Parenting is rewarding, funny, challenging and sometimes it is just plain HARD!
Today was a hard day. Greg's been working a lot, this week he's working 7 days, meaning 13 days in a row... IF they don't need him to work next Sunday too. We are both thrilled for this opportunity and very thankful for the extra income. However, this means (what feels like) an infinite stretch of solo-parenting. Greg's exhausted when he gets home, he went to bed at 7:30 tonight.
I got a flat tire today with both kids in the car. Greg was at work. Thank GOD my dad came to rescue us, cutting short his workout and changing my tire- all with a smile on his face and joking with me and the kids!
Lauren is embracing her toddler-ness with a vengeance. I felt like I neglected Ryan today, and he was crabby because of it. But you know what they say about the squeaky wheel...Lo is my squeaky wheel. My adorable, loving, smiley and extremely clingy squeaky wheel.
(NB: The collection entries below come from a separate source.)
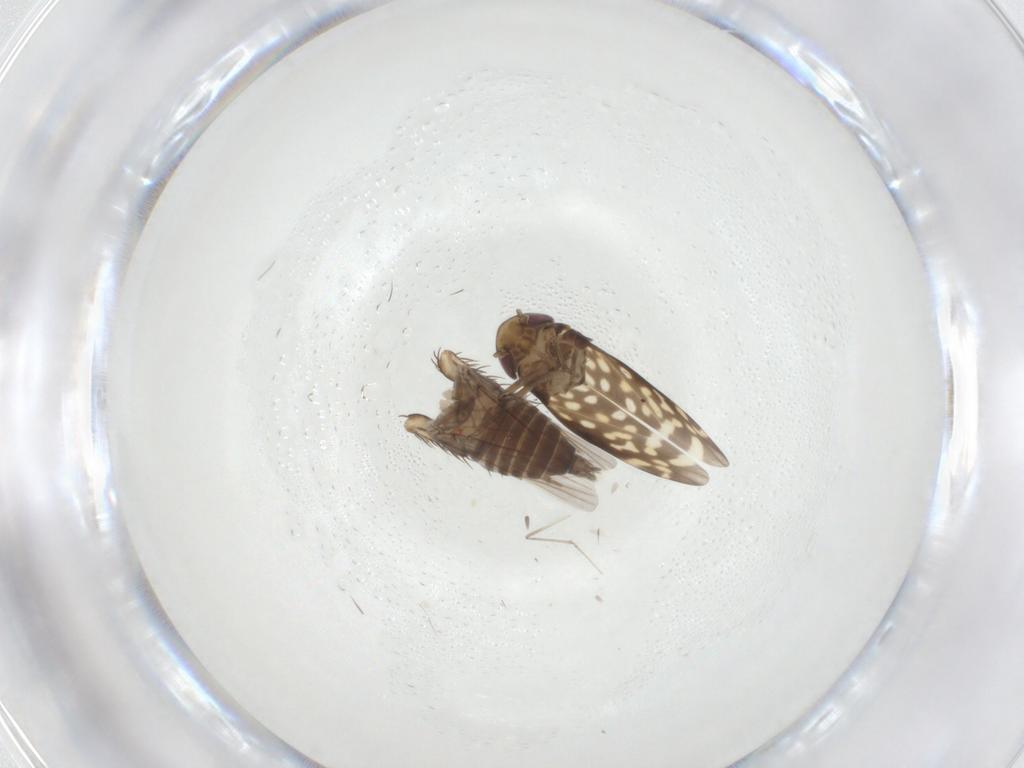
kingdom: Animalia
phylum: Arthropoda
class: Insecta
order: Hemiptera
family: Cicadellidae
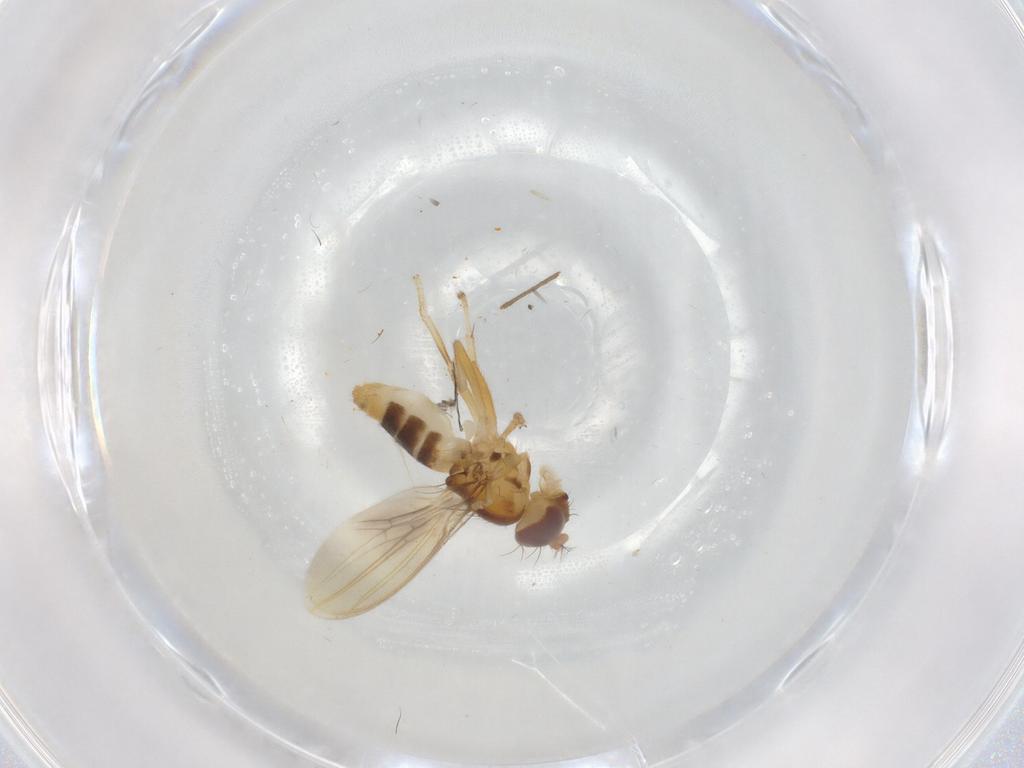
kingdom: Animalia
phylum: Arthropoda
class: Insecta
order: Diptera
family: Periscelididae
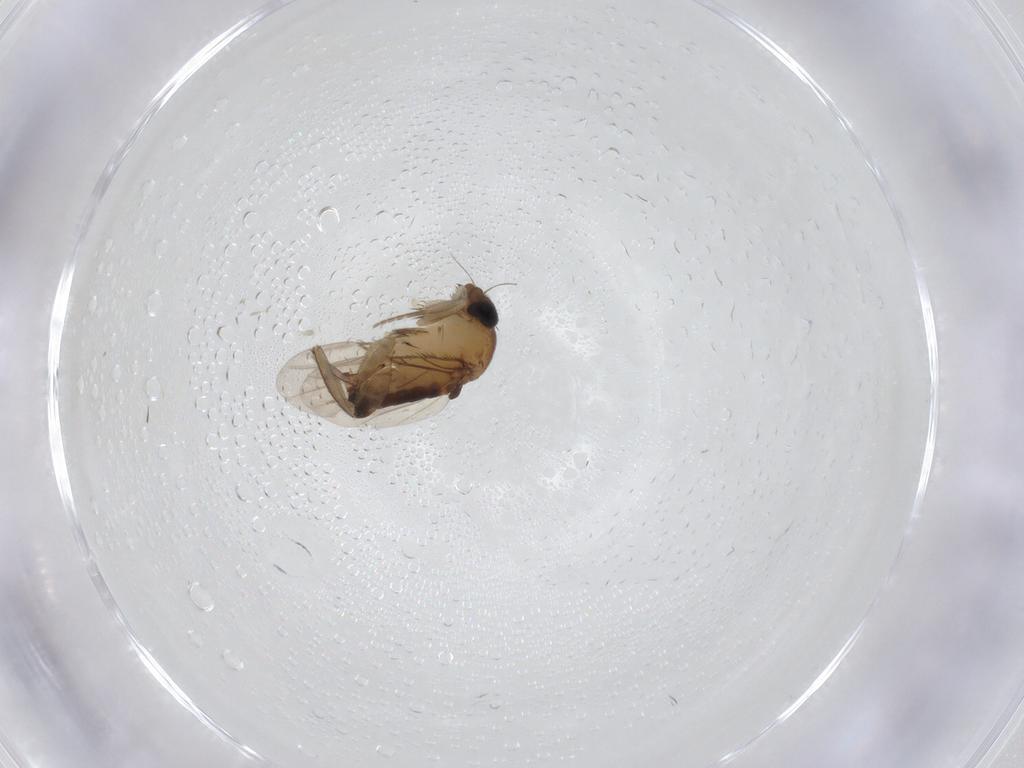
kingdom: Animalia
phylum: Arthropoda
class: Insecta
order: Diptera
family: Phoridae
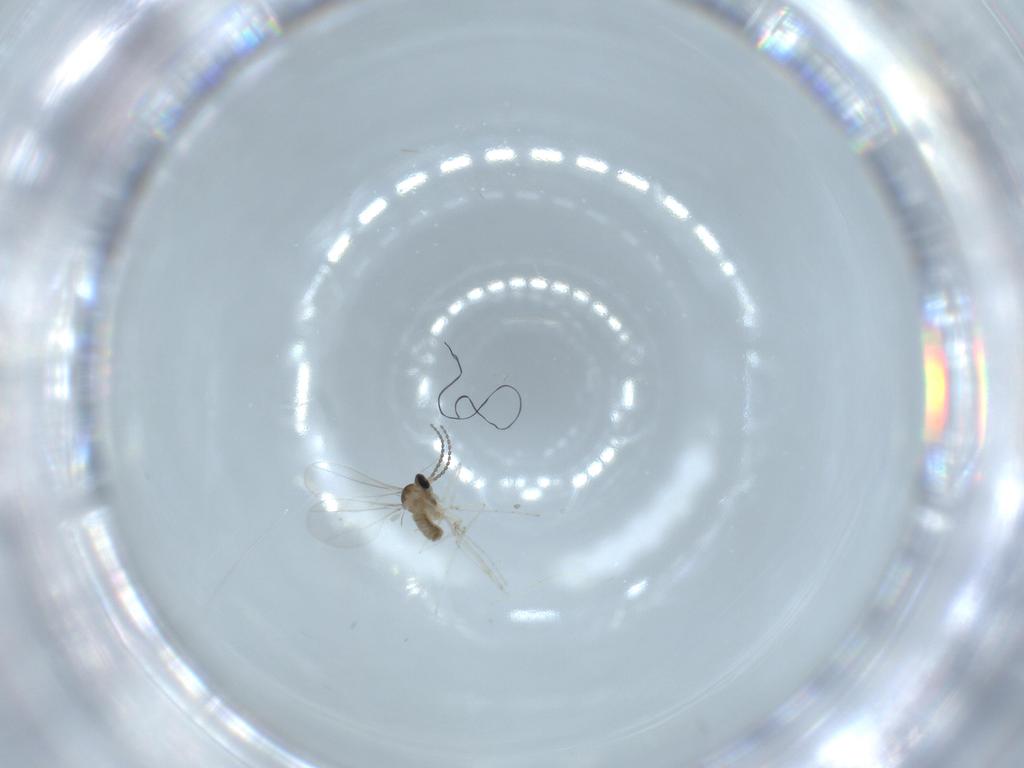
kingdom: Animalia
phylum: Arthropoda
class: Insecta
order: Diptera
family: Cecidomyiidae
I am worn out. I don't know when I'll possibly get a "break" next, I have commitments during my normal free-time (the 2.5 hours Monday-Thursday while the kids are in school) all week. I'm trying to set up a hair appointment for some much needed "me time" but then I'll feel guilty for leaving the kids with their exhausted dad, amazing as he is. I did great myself to an extra hot, extra long shower today after dinner.
Its just that kind of day. I feel like I'm engaged in an ever-present battle against sure defeat. I'm tired. I'm failing. And I have two little people who both need their mama, plus a wonderful husband who needs his wife. I'm blogging via my blogger app, getting teary eyed while watching the millionth episode of Tom and Jerry, thinking about how I hope this sweet boy knows how much I love him- even if some days I don't show it like I should. My house is a disaster and we're drinking water out of coffee mugs because I haven't even had time to run my dishwasher.
I'm waving my white flag today. Hopefully tomorrow is a better day.